Even though I get to live in Santa Fe these days, I grew up in Logan, New Mexico. For those of you unfamiliar with the northeastern corner of the state (which is pretty much everybody in the world), Logan is 24 miles north of Tucumcari. Canadian River Country, home of Ute Lake, land of many ranches and mesas and coyotes and deep canyons and rolling hills. Just another beautiful piece of New Mexico.
I’m kin to half of Quay and Curry County, so I’m on the road to a wedding or a funeral or a get together almost every month. Makes for a lot of time on back roads driving through New Mexico. I love a back road, getting off the freeway to see what I’ve been missing. This happened a couple of weeks ago when I was headed home to Santa Fe.

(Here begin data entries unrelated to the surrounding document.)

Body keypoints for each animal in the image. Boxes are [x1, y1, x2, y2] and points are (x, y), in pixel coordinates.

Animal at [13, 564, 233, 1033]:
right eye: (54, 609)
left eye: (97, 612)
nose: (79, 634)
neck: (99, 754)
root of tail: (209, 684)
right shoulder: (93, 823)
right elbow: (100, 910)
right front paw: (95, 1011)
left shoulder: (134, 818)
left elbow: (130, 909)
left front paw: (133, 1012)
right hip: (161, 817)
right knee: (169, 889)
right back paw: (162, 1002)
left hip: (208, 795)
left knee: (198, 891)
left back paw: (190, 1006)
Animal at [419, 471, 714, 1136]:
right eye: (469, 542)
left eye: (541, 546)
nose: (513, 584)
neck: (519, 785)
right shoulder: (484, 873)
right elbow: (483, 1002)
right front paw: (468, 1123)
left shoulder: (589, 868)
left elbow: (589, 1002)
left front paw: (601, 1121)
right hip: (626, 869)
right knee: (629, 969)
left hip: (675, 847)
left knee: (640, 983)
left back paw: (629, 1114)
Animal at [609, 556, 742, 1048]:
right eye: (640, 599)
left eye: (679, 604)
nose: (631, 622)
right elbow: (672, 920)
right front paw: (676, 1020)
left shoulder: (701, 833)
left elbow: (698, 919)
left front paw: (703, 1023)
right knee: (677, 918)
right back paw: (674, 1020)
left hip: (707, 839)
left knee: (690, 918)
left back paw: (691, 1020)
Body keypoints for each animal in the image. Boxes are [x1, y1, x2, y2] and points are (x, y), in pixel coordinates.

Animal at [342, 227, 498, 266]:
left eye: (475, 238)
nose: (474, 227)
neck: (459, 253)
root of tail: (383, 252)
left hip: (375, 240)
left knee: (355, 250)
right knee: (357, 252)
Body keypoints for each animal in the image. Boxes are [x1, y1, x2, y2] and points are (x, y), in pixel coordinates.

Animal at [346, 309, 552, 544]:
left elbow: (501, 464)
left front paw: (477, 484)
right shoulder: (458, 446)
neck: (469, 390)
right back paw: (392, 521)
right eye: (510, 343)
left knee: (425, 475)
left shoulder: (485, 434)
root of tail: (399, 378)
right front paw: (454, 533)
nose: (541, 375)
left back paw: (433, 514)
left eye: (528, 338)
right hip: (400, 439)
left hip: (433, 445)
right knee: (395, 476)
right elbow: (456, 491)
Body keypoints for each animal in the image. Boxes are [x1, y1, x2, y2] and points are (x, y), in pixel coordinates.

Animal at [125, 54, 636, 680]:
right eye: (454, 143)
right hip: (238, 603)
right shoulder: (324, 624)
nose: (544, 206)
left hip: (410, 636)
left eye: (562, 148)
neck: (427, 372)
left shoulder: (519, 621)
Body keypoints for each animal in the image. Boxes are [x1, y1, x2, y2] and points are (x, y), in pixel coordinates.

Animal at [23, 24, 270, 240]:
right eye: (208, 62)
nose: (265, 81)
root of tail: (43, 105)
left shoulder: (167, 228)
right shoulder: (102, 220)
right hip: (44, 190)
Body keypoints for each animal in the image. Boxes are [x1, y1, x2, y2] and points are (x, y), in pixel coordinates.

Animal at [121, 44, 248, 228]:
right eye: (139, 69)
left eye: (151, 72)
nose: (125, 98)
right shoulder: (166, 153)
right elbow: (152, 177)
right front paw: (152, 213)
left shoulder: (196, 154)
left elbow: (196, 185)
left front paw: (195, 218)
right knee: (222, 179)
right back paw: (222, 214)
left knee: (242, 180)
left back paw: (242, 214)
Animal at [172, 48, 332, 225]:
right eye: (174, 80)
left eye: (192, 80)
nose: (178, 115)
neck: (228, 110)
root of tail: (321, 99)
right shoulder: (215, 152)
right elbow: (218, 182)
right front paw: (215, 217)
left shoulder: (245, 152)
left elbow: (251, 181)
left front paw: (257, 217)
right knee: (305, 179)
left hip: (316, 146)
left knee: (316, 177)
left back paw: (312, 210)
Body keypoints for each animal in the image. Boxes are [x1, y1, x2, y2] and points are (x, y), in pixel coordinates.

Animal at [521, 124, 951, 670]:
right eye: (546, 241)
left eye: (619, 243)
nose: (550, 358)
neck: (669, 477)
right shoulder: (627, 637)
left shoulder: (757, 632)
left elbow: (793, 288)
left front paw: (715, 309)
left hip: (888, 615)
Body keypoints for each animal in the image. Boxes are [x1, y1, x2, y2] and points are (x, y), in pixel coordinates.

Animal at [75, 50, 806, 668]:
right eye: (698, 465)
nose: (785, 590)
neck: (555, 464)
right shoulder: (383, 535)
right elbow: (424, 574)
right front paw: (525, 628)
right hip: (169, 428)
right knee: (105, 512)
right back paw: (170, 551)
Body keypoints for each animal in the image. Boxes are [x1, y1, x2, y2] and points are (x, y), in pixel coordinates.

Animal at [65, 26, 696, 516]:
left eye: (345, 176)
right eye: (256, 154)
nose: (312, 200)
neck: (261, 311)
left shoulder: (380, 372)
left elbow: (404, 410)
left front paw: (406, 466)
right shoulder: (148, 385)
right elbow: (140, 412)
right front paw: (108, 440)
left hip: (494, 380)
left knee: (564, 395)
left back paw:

I decided early on to take the scenic route, choosing Hwy 84 west of Santa Rosa to get me from I-40 to I-25. The sun was shining, it was a brilliant June day, and I had my camera on the seat next to me.
Elton John’s “Tiny Dancer” played on my car stereo as I crossed the Pecos River just before I got to Dilia. It was an absolutely perfect New Mexico moment. There were cattle on the east side of the road in an alfalfa pasture, mesas in the distance, and I could just see the top of the yellow Catholic church in Dilia. Everywhere I looked was a potential photo. But I learned long ago you sometimes have to put the camera down and just look at things. So I did.
This is Rudolfo Anaya Silence of the Llano country. This is isolated, rugged, frequently unforgiving land out here, land where Anaya says the wind and the quiet and the lack of human contact might just make you crazy in February or March. But on a sunny June day, this is quintessentially beautiful New Mexico country. We’ve had a generous winter – the snow was frequent and deep and on this particular drive, the wildflowers are everywhere and the grass is green.
The only thing likely to make me crazy on this road is that I don’t have enough time to explore. I’ve always wanted to get off the road at Dilia and drive to Anton Chico. I want to take the side road a little further north and go through Tecolote (the names are enough on their own to compel your presence). I want to know what happened at Apache Springs – what’s that ruin on the side of the road?
Seeing Hermit’s Peak in the distance, I know I’m almost to I-25. I’m as excited about that leg of the trip as this one. I’ve recently reread Susan Shelby Magoffin’s Down the Santa Fe Trail and Into Mexico, and I want to travel some small part of the Sante Fe trail to see the same things she saw just before she got to Santa Fe in 1847 after being perhaps the first white woman to traverse it.
But at the moment I’m almost to Romeroville. And I have just a handful of photos to describe my travels. I want to spend another hour or two on this road.
One of the things I want my kids to be able to say about me when I’m long gone is that I was never afraid to look life right in the eye and embrace it. When they were growing up, we didn’t have great financial fortune in our little family, but maybe that was a good thing. Maybe it helped to heighten our awareness of what we did have – great health, roofs over our heads, lots of books to read, and a home state that is (yeah, I’ll say it again like a broken record) both beautiful and unique and full of surprises around every turn.
Take the long way home. Take the scenic route. Take a back road into Santa Fe.
It’s a cliché, but cliches are cliché mostly because they’re true – It’s the journey that matters, not the destination. My journey last week was amazing. Just another day in New Mexico.